<<<<

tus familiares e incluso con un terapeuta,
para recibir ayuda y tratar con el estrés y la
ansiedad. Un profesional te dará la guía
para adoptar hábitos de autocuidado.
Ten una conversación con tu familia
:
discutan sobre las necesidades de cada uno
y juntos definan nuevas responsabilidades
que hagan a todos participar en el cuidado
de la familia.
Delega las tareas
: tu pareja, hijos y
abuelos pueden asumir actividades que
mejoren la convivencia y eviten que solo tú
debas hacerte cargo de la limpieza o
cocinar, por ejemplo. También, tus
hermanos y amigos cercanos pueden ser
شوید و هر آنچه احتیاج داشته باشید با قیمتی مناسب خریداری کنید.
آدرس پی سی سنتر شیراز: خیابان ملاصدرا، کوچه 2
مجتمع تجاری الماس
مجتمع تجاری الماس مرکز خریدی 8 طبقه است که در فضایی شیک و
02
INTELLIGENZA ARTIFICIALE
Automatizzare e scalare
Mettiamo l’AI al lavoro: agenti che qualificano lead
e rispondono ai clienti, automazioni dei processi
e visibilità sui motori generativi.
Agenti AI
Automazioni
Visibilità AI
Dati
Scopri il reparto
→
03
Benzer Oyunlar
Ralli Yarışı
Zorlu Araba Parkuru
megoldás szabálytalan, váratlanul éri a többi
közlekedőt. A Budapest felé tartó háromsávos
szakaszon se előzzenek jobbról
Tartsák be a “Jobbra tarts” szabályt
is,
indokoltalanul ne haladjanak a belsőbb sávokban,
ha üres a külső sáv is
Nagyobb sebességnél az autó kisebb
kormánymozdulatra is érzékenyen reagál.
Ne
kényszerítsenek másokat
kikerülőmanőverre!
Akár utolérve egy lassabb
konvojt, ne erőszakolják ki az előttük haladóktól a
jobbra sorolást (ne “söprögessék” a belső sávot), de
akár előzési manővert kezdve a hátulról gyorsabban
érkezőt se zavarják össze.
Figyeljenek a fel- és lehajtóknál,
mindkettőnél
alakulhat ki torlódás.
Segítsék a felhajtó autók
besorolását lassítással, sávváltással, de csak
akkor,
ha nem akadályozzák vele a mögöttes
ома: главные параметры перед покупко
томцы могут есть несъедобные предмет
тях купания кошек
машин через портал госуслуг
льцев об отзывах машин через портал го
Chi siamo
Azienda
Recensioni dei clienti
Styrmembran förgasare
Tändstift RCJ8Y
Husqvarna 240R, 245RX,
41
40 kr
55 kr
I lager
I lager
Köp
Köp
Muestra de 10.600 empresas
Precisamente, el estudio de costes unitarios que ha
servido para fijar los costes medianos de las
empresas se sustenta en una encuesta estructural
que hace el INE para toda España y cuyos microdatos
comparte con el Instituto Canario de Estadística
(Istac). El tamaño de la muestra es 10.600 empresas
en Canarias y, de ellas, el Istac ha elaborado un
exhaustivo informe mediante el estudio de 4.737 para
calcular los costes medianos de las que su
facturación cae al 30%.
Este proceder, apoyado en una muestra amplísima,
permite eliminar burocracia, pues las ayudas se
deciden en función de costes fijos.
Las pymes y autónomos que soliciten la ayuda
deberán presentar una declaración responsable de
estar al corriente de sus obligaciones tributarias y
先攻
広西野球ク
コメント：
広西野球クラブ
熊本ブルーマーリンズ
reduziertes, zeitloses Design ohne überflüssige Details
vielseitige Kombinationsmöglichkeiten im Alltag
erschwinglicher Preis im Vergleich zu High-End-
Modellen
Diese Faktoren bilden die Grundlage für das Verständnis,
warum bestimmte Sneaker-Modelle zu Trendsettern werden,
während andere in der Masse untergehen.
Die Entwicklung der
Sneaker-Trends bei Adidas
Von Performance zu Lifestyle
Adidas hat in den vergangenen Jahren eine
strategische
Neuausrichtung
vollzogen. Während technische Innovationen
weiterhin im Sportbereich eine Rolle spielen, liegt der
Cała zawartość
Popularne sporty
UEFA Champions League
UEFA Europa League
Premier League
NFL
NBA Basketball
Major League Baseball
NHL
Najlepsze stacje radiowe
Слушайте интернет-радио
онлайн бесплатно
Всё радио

>>>>

### WHAT TO DO
Everything from the line with "Diese Faktoren bilden" to the end of the listing above needs to be duplicated exactly, both end lines included, with nothing more.

### PROBLEM SOLUTION
Diese Faktoren bilden die Grundlage für das Verständnis,
warum bestimmte Sneaker-Modelle zu Trendsettern werden,
während andere in der Masse untergehen.
Die Entwicklung der
Sneaker-Trends bei Adidas
Von Performance zu Lifestyle
Adidas hat in den vergangenen Jahren eine
strategische
Neuausrichtung
vollzogen. Während technische Innovationen
weiterhin im Sportbereich eine Rolle spielen, liegt der
Cała zawartość
Popularne sporty
UEFA Champions League
UEFA Europa League
Premier League
NFL
NBA Basketball
Major League Baseball
NHL
Najlepsze stacje radiowe
Слушайте интернет-радио
онлайн бесплатно
Всё радио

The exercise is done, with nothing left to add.